▶ [Exercise 1]: Which lines of the listing run from the one containing "collector number: 1576" through the one containing "collector number: 72"? Write that stretch out again line for line, both ends included.

+---+

Disappointments and pleasant surprises are, for the
Washington Capitals fan, a long history of understanding the meaning of the
term, “asymmetry.” There have been far more disappointments in the playoffs
than pleasant surprises, especially as the years go on. We are at the mid-point of our look at the
Rock the Red era of Capitals playoff history, and we are still dealing with the
matter of disappointments.
4. 2013: “Horseshoes and Hand Grenades”
The 2013 season for the Washington Capitals was a strange
one, as it was for all 30 NHL teams, albeit to differing degrees. There was the matter of it being the “2013
season,” not the 2012-2013 season. That
was the product of a labor-management dispute that cost the league the 2012
portion of its season and 34 regular season games.
For the Capitals it was a case of not only losing 34 regular
season games off their schedule, but gaining something as well – their third
head coach in seven months. After Bruce
Boudreau was relieved of his duties on November 28, 2011, former Capitals
captain Dale Hunter was tasked with taking the helm to try to save the
2011-2012 season. He lasted until the
Caps were eliminated from the playoffs the following spring, returning to his
London Knights of the Ontario Hockey League.
In June 2012 the Caps hired Adam Oates, previously an assistant with the
New Jersey Devils and the 18th-highest point-getter in Caps history as a center
for six seasons from 1996 to 2002. It
was the fifth straight hire of a first-time NHL head coach by the Caps. The average tenure of the previous four was
185 games. More was hoped for from the
hall of famer Oates.
One of the things one might have hoped for under the new
regime was stability, especially after a season with another in-season change
behind the bench (like Hunter in 2012, his two immediate predecessors – Bruce Boudreau
and (edit) Glen Hanlon – were in-season replacements). Instead, Oates made perhaps the most
potentially destabilizing move possible, that of flipping Alex Ovechkin from
his left wing position – one from which he had earned five first-team NHL
all-star positions and two second-team positions – to the right wing.

+---+

▶ [Exercise 2]: How would this sentence from the passage on Capitals playoff history read in Spanish: "That was the product of a labor-management dispute that cost the league the 2012 portion of its season and 34 regular season games."

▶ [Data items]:
+---+

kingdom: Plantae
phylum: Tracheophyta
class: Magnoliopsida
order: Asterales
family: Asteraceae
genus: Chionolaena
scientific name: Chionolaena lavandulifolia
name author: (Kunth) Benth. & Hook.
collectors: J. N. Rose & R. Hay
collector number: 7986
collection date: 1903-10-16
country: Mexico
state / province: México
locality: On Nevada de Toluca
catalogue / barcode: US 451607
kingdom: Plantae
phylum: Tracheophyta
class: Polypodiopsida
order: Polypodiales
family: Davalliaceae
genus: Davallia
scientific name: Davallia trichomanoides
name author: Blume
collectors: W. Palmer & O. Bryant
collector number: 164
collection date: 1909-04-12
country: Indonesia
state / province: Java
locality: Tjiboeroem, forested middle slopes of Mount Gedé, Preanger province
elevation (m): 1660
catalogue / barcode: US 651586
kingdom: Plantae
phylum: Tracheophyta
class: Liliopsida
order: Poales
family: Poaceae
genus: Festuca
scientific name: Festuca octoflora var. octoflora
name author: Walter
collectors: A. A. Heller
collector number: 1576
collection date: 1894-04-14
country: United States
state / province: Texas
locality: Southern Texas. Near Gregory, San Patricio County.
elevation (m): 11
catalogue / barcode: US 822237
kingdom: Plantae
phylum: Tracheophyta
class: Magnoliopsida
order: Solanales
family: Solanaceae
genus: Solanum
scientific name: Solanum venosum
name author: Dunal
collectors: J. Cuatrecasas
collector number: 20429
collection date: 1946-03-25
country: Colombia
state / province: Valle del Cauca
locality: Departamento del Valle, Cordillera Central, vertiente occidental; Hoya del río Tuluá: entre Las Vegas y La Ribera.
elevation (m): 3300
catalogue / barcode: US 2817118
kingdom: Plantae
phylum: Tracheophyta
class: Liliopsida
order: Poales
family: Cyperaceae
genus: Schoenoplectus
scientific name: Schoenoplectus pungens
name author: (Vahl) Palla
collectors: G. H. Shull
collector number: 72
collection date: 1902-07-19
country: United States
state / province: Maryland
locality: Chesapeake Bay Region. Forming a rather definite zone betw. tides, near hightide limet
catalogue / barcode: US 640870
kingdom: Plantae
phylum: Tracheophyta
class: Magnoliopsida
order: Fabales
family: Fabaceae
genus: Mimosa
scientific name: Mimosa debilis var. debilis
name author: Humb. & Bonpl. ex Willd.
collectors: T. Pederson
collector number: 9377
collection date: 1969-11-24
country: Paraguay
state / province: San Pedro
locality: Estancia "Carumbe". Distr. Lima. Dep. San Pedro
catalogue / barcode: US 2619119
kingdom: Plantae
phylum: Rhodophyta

+---+

▶ [Result 1]:
collector number: 1576
collection date: 1894-04-14
country: United States
state / province: Texas
locality: Southern Texas. Near Gregory, San Patricio County.
elevation (m): 11
catalogue / barcode: US 822237
kingdom: Plantae
phylum: Tracheophyta
class: Magnoliopsida
order: Solanales
family: Solanaceae
genus: Solanum
scientific name: Solanum venosum
name author: Dunal
collectors: J. Cuatrecasas
collector number: 20429
collection date: 1946-03-25
country: Colombia
state / province: Valle del Cauca
locality: Departamento del Valle, Cordillera Central, vertiente occidental; Hoya del río Tuluá: entre Las Vegas y La Ribera.
elevation (m): 3300
catalogue / barcode: US 2817118
kingdom: Plantae
phylum: Tracheophyta
class: Liliopsida
order: Poales
family: Cyperaceae
genus: Schoenoplectus
scientific name: Schoenoplectus pungens
name author: (Vahl) Palla
collectors: G. H. Shull
collector number: 72

▶ [Result 2]: Eso fue producto de un conflicto laboral entre la dirección y los trabajadores que le costó a la liga la parte de 2012 de su temporada y 34 partidos de temporada regular.